Copy nothing from the entries below except the lines from the one containing "Figure 3. Neutron" through the one containing "Table 2. Identification", and copy those exactly.

* [Data under study]:
+===+

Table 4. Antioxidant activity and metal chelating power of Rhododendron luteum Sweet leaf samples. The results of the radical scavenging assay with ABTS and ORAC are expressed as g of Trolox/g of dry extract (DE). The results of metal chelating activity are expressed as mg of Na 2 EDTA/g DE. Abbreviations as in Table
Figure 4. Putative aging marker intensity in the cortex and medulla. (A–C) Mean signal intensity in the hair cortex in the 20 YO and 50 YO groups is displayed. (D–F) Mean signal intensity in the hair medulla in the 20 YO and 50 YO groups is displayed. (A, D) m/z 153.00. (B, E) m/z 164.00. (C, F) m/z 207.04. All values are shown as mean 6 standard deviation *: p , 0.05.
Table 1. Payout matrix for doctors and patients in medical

+===+

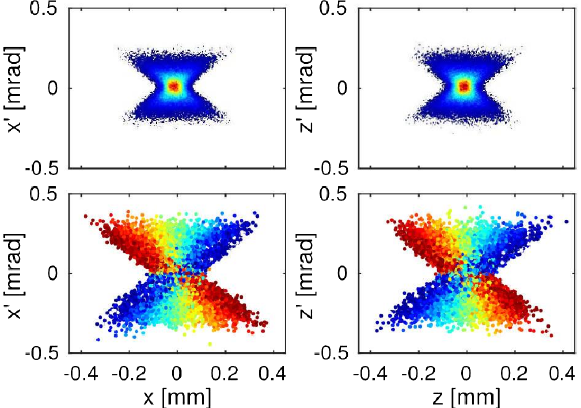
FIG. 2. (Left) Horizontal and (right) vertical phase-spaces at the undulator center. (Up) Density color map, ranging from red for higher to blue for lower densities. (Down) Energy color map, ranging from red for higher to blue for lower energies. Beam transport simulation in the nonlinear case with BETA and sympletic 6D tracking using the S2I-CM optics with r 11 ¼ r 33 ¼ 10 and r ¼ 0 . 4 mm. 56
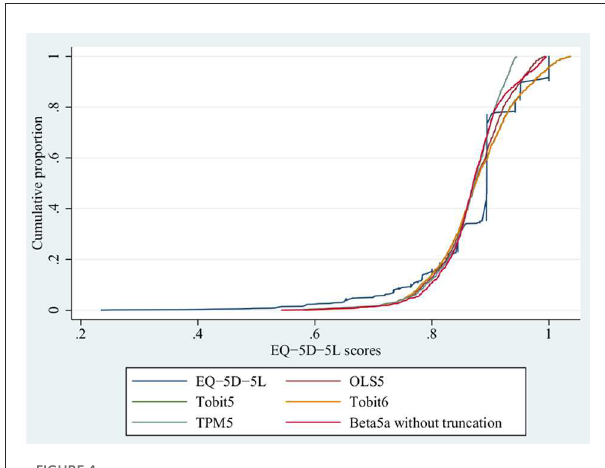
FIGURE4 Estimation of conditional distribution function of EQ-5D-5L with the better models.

+===+

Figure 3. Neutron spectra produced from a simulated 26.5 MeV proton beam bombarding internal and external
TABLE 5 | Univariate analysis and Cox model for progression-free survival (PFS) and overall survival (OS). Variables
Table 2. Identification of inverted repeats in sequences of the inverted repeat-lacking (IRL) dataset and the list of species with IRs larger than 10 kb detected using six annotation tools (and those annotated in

+===+

* [Written solution]:
Figure 3. Neutron spectra produced from a simulated 26.5 MeV proton beam bombarding internal and external
TABLE 5 | Univariate analysis and Cox model for progression-free survival (PFS) and overall survival (OS). Variables
Table 2. Identification of inverted repeats in sequences of the inverted repeat-lacking (IRL) dataset and the list of species with IRs larger than 10 kb detected using six annotation tools (and those annotated in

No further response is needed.